**Do this**
Put everything below, from the line containing "Document page, 2001x1125 pixels." down to the line containing "text_box Hi, I'm [412, 558, 863, 751]", into a Markdown table with the columns Row and Line, leaving out blank lines.

**Collection entries**
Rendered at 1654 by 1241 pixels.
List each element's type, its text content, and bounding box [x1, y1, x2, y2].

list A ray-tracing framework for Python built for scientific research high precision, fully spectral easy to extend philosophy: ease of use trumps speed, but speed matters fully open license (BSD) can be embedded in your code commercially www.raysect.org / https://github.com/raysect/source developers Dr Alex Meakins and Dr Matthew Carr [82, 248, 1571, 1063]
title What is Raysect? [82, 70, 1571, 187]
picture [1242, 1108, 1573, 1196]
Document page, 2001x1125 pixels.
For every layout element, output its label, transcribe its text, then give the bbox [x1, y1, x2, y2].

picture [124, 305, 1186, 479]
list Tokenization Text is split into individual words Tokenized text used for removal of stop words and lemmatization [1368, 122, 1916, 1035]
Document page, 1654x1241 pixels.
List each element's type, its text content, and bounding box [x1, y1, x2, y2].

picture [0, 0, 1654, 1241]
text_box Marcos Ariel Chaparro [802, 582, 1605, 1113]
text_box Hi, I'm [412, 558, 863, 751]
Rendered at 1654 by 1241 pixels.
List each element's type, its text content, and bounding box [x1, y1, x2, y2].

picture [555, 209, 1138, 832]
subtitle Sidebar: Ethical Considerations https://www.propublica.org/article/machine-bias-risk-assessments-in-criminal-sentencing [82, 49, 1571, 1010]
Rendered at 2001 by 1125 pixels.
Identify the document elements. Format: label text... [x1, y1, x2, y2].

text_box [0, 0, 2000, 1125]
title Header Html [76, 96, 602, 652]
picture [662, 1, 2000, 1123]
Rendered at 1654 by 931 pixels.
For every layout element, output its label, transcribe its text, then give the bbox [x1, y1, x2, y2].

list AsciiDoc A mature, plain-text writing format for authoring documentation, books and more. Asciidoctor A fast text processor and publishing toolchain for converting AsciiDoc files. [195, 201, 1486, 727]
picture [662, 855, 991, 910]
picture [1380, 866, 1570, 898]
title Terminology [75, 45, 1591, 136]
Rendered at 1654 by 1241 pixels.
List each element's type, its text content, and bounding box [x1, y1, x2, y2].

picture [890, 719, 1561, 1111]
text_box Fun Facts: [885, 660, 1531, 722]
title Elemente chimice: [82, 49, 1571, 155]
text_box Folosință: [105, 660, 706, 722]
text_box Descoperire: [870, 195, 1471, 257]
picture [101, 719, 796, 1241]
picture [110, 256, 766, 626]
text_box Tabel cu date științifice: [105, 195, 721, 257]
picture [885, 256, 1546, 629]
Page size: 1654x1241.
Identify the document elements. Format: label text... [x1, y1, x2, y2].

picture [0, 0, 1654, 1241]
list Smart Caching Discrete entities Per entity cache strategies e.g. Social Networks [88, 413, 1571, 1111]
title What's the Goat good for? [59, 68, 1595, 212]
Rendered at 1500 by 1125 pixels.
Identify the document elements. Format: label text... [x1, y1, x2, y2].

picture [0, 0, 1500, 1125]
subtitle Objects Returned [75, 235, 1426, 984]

**Response below**
| Row | Line |
|---|---|
| 1 | Document page, 2001x1125 pixels. |
| 2 | For every layout element, output its label, transcribe its text, then give the bbox [x1, y1, x2, y2]. |
| 3 | picture [124, 305, 1186, 479] |
| 4 | list Tokenization Text is split into individual words Tokenized text used for removal of stop words and lemmatization [1368, 122, 1916, 1035] |
| 5 | Document page, 1654x1241 pixels. |
| 6 | List each element's type, its text content, and bounding box [x1, y1, x2, y2]. |
| 7 | picture [0, 0, 1654, 1241] |
| 8 | text_box Marcos Ariel Chaparro [802, 582, 1605, 1113] |
| 9 | text_box Hi, I'm [412, 558, 863, 751] |